Public Letters

It's not that I can't sleep, I can sleep, I just don't really want to. Will I regret not going to be earlier? Why of course! Alas, here I am, typing away. I had some letters to write, and I figured I might as well just put them here, since they never seem to actually get to where I send them.

Dear Gilmore Girls,

I live, breathe, and knit you. My scarf is coming along great, and my heart is sadder than sad. I forgot for a moment how much I loved Max, Maaax Medina. I am also seeing this time around how frustrating it is to be Emily. (Am I getting older or what?) It's just that; I love you. Thanks for being awesome.

-Devoted Fan & Gilmore Girl at Heart.


Dear Philosophy Teacher,

You make me vomit, you are the scum between my toes... I brought my grade up a whole percentage and now you have to live with that. How does it feel? HUH?! HUH?! Bring it on! Tell me confidence gets me nowhere one more time!

-Fed Up Student

Dear Love Life,

I have a few things to say concerning you... My opinion wishes to be voiced, and loud! However, this doesn't seem like a very good time. It never is a very good time with you. Occasionally I feel as though you have abandoned me on the side of the road, and took my suitcase with you. Or maybe, I just missed the train, because it's pretty lonely out here. My question is, when is it my turn? I just wanted to check in. Oh and since I wasn't very hostile this time, I expect a speedy reply.

-Shelby

Dear Future Children,

(I understand this note is very early, considering the one I submitted just above this.)

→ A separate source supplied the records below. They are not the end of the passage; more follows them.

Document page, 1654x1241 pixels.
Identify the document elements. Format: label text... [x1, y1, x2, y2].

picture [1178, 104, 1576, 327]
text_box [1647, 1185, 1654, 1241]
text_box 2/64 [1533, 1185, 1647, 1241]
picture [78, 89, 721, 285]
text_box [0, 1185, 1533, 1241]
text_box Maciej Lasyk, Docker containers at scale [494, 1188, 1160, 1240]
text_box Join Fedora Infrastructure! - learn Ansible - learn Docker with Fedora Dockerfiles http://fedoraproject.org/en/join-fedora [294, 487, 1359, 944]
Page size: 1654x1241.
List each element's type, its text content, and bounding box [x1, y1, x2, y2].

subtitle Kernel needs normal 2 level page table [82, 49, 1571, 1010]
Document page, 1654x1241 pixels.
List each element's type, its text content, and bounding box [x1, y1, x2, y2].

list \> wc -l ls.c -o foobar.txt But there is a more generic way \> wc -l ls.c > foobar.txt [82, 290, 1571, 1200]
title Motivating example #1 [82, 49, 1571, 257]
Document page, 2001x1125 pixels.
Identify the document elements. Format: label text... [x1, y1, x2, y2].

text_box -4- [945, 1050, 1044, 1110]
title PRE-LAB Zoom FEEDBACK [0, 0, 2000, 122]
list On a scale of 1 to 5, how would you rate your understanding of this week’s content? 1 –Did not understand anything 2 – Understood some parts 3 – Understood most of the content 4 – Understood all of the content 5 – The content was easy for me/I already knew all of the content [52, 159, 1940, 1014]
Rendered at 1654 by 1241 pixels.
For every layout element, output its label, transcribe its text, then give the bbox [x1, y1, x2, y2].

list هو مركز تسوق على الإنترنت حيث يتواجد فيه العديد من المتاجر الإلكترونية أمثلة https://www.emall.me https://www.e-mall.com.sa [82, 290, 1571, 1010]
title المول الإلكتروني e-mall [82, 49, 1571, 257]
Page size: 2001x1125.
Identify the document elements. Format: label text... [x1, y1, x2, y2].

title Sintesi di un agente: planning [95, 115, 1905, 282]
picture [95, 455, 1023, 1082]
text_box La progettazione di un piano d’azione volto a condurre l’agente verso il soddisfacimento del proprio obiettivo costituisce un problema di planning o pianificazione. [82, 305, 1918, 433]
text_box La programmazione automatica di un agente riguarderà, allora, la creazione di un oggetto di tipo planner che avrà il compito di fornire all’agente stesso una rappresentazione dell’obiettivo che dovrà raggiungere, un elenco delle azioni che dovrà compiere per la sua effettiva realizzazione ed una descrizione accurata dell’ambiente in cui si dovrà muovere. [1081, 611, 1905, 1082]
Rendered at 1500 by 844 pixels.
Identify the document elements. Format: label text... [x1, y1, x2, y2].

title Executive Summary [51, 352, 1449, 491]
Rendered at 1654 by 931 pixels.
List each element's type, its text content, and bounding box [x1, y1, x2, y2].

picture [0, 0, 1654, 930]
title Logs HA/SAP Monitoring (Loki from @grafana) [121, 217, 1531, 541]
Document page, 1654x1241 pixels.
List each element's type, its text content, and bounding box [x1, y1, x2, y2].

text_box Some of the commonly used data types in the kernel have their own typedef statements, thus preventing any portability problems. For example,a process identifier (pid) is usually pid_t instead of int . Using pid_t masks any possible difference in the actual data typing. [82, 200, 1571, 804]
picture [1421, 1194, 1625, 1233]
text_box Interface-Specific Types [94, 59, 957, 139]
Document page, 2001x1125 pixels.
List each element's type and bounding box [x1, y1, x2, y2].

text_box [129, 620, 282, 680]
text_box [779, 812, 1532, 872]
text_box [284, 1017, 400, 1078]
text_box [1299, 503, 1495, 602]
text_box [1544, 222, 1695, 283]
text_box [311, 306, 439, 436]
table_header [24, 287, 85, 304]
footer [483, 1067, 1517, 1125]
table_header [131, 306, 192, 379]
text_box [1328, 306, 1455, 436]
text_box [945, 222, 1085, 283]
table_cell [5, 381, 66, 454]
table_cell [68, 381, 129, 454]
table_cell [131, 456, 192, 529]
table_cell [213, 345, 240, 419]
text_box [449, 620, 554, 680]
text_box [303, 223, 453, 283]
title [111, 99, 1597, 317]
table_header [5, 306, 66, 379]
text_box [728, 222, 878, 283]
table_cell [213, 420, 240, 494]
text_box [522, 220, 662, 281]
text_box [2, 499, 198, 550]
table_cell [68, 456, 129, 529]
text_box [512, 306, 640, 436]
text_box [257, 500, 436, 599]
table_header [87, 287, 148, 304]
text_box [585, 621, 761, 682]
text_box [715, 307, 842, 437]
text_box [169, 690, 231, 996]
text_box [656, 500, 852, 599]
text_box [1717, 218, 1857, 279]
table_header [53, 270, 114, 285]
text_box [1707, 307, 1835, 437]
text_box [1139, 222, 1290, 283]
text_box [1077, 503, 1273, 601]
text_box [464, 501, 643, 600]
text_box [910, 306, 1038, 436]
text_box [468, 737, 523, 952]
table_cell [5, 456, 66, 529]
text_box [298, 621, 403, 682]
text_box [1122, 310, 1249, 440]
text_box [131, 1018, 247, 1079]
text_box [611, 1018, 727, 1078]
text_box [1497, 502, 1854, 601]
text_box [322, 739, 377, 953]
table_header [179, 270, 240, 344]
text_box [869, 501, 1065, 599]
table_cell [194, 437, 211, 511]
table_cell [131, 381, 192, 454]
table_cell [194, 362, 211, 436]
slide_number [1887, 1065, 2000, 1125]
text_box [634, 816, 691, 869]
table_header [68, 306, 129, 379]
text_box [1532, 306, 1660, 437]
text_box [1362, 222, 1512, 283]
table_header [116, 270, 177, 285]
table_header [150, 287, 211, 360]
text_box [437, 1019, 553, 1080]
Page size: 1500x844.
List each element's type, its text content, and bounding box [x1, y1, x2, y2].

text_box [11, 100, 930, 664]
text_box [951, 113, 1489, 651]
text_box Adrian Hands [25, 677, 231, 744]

I want you to know that it is totally ok to wear ugly clothes that don't match and to be weird. Sometimes that is what makes others drawn to you. On the other hand, it's also good to look "normal" sometimes, because then the other half of society feels you are on their level. It's all an allusion though, you are never on their level. You have created your own level that no one can reach and you are beyond awesome. Remember that. Don't get cocky, just remember that being different is supposed to happen, it's all part of the plan.

-Mom

Dear Nachos,

You are my weakness and I have no way to overcome you. I cannot be made strong and I will forever be in your power. (Unless I get food poisoning of course, in which case you will be forever banned.)

-Your Faithful Servant

Dear Jordan,

It's your birthday today! I'm so glad. I am really glad that you were born. You are an awesome sister and really good mom. Those precious little nuggets are so lucky to have you. You teach your kids how to love others, be themselves, and be totally bad-ass. I only hope that I can be a quarter of the mom that you are. Also, thanks for being my temple buddy. Despite my use of the word ass earlier, I really do love going to the temple with you. I only dreamt that I would have that chance before my mission. Coming home and being able to go there every week with you, it makes me a better person. Love you!

-Your Sister

Dear Britny AKA Morty,

I despise that you live in Guatemala sometimes. Okay, probably 80% of the time. It's only cool for so long to tell people that your bosom buddy lives in Central America and is doing amazing things. Then it gets lonely, really, really lonely. It is fine though, don't worry about me. I will be just fine of course. There is so much I have to tell you, but not enough patience with Skype to make it so. (In reality, I am really proud of you. I think you are the bravest soul I've ever known for doing the things you do. You make me want to follow my dreams and all that other corny stuff.) Te quiero mucho mi amiga, y necesitamos hablar pronto.

-DeLong

Verrazano Bridge

It was a pleasure to meet you those many moons ago. I miss you dearly. I know I've said this multiple times but, if there ever were a bridge I could marry, it would be you. You handsome devil. I wish I could walk outside and see you standing tall and green-blue. You make my heart skip a beat. Please don't forget me.

-The Love of Your Life

Comments

  1. Two things: 1. You're adorable, and 2. You definitely haven't missed the train (although I understand how that feels, and it blows. I wonder the same thing about having kids pretty much every day.)